Around 60 people attended a meeting Nov. 1 to discuss the future of the French school in Cape St. George, a small town located on the tip of the Port au Port peninsula.

Newfoundland and Labrador’s French school board is considering how to best deal with costly repairs at the francophone school in Cape St. George, and one of the options is a move to the English school across the street.

There is a lack of space at Notre-Dame-du-Cap — which has 37 students from kindergarten to grade 8 — and the floor of the gymnasium needs to be repaired.  

The addition of a portable classroom, which the school has requested, and repairs to the gym are expected to cost over $500,000.  

So, the board brought forward an option which had been discussed in the past — moving the students to the English school, Our Lady of the Cape, which is directly across the street.  

Our Lady of the Cape School

Our Lady of the Cape school has 52 students from kindergarten to grade 8. (Facebook)

“It’s not an option that has been agreed upon, it’s just an idea,” said Kim Christianson, director of education with the Conseil scolaire francophone provincial de Terre-Neuve-et-Labrador.

The board met with the school council, staff and parents of both schools on Nov. 1, and Christianson said there was a mix of emotions and suggestions about how the board should proceed.  
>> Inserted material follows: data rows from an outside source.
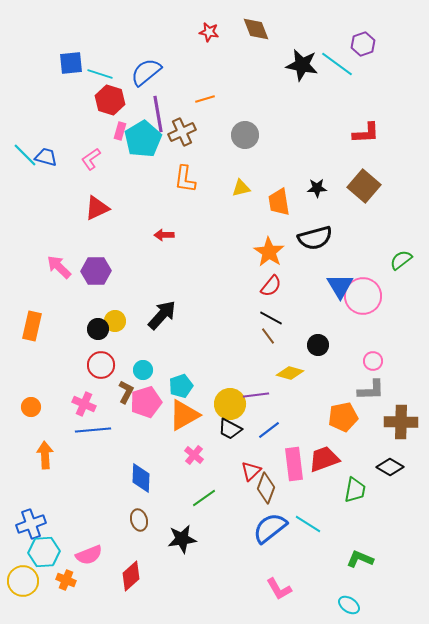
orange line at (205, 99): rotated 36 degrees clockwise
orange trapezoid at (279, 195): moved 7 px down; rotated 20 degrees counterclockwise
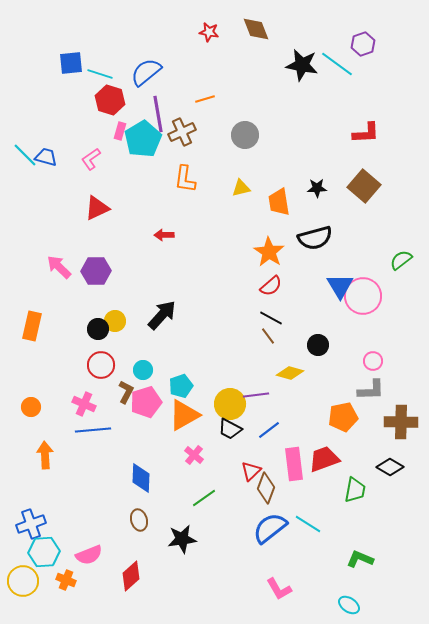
red semicircle at (271, 286): rotated 10 degrees clockwise
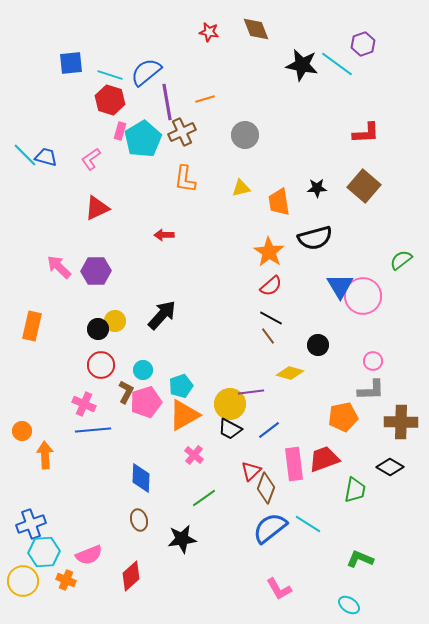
cyan line at (100, 74): moved 10 px right, 1 px down
purple line at (158, 114): moved 9 px right, 12 px up
purple line at (256, 395): moved 5 px left, 3 px up
orange circle at (31, 407): moved 9 px left, 24 px down
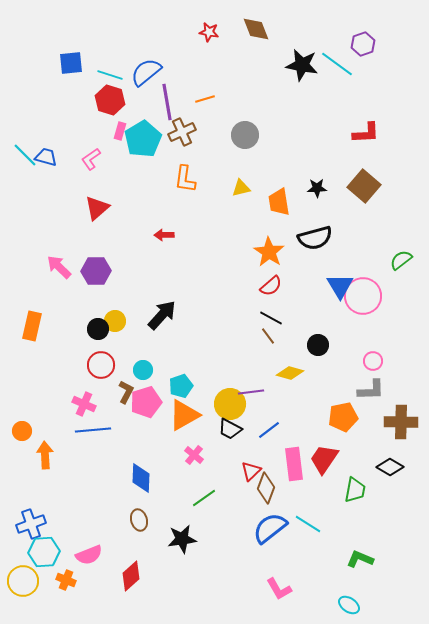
red triangle at (97, 208): rotated 16 degrees counterclockwise
red trapezoid at (324, 459): rotated 36 degrees counterclockwise
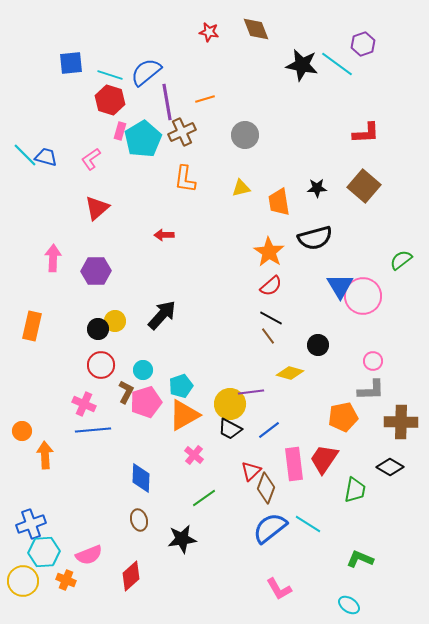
pink arrow at (59, 267): moved 6 px left, 9 px up; rotated 48 degrees clockwise
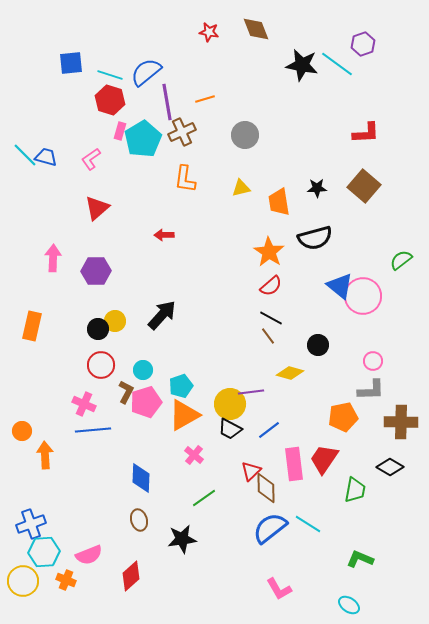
blue triangle at (340, 286): rotated 20 degrees counterclockwise
brown diamond at (266, 488): rotated 20 degrees counterclockwise
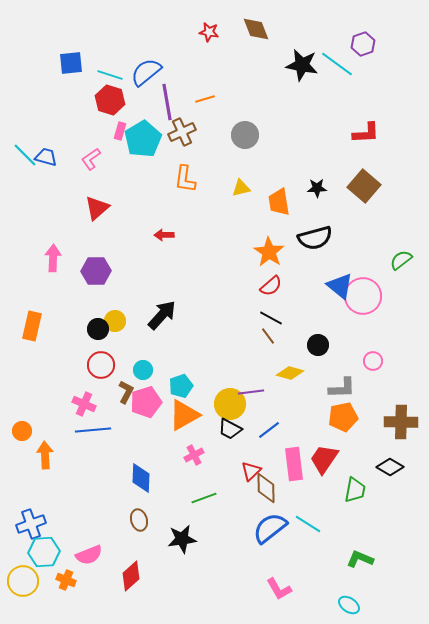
gray L-shape at (371, 390): moved 29 px left, 2 px up
pink cross at (194, 455): rotated 24 degrees clockwise
green line at (204, 498): rotated 15 degrees clockwise
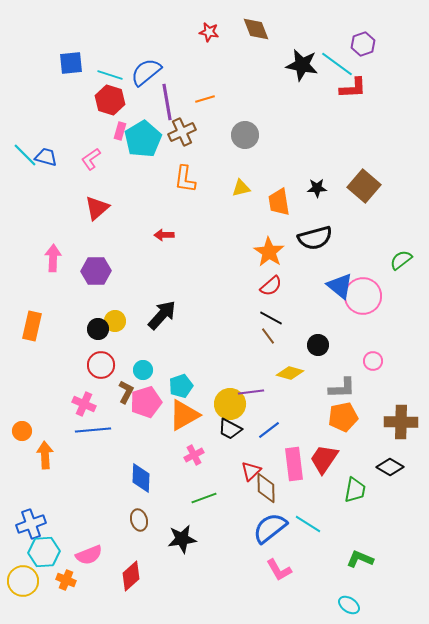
red L-shape at (366, 133): moved 13 px left, 45 px up
pink L-shape at (279, 589): moved 19 px up
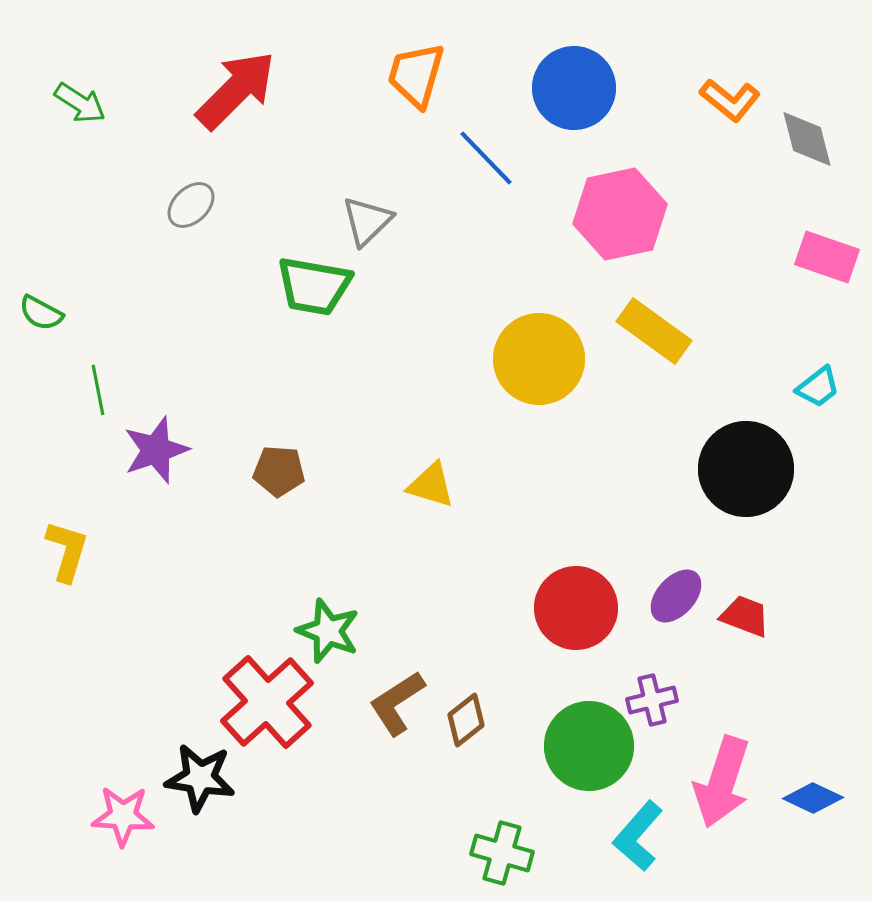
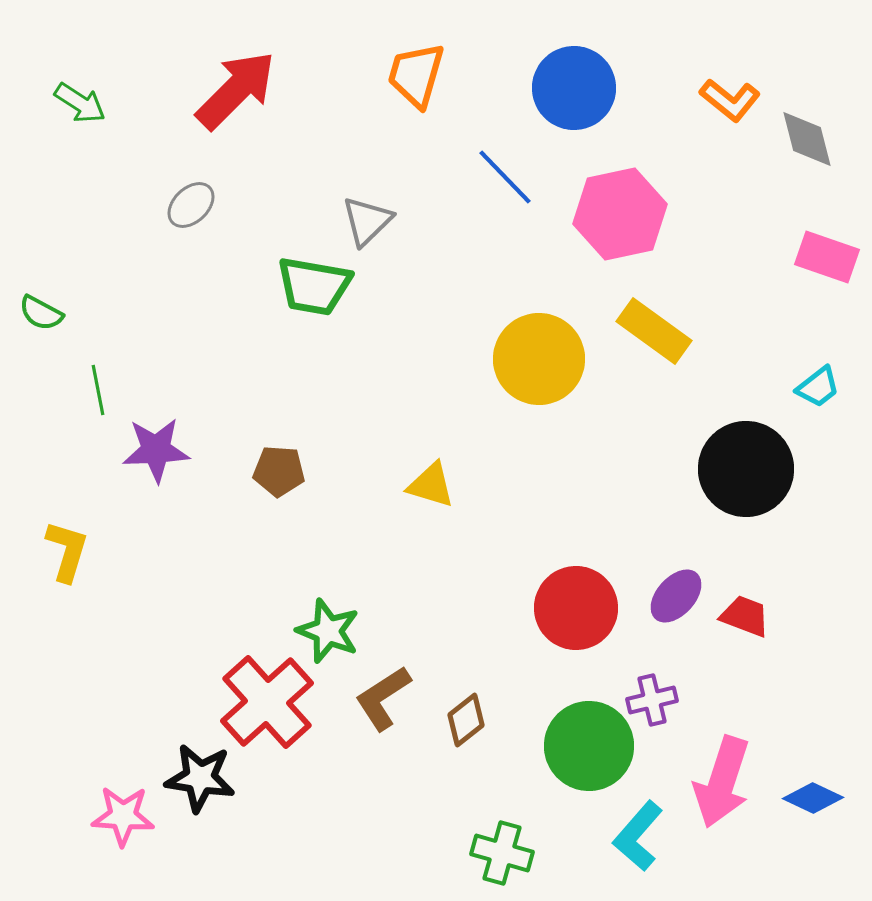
blue line: moved 19 px right, 19 px down
purple star: rotated 16 degrees clockwise
brown L-shape: moved 14 px left, 5 px up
Don’t want to lose identity

Christianson said while it would be cheaper to operate one building, there are concerns about how a move would impact students. 

“Not everybody speaks French, so when the children or staff meet with anglophone students or staff, the conversation starts in English … so that is the biggest concern I believe,” she told CBC Radio’s West Coast Morning.

Other suggestions at the Nov. 1 meeting ranged from sharing the gymnasium only at Our Lady of the Cape to trying to get financing for a brand new French school. 

There will be another meeting of the French board on Nov. 18 to discuss the possibilities, and Christianson said if combining schools is the preferred option, it could happen in time for the start of classes in Sept. 2018.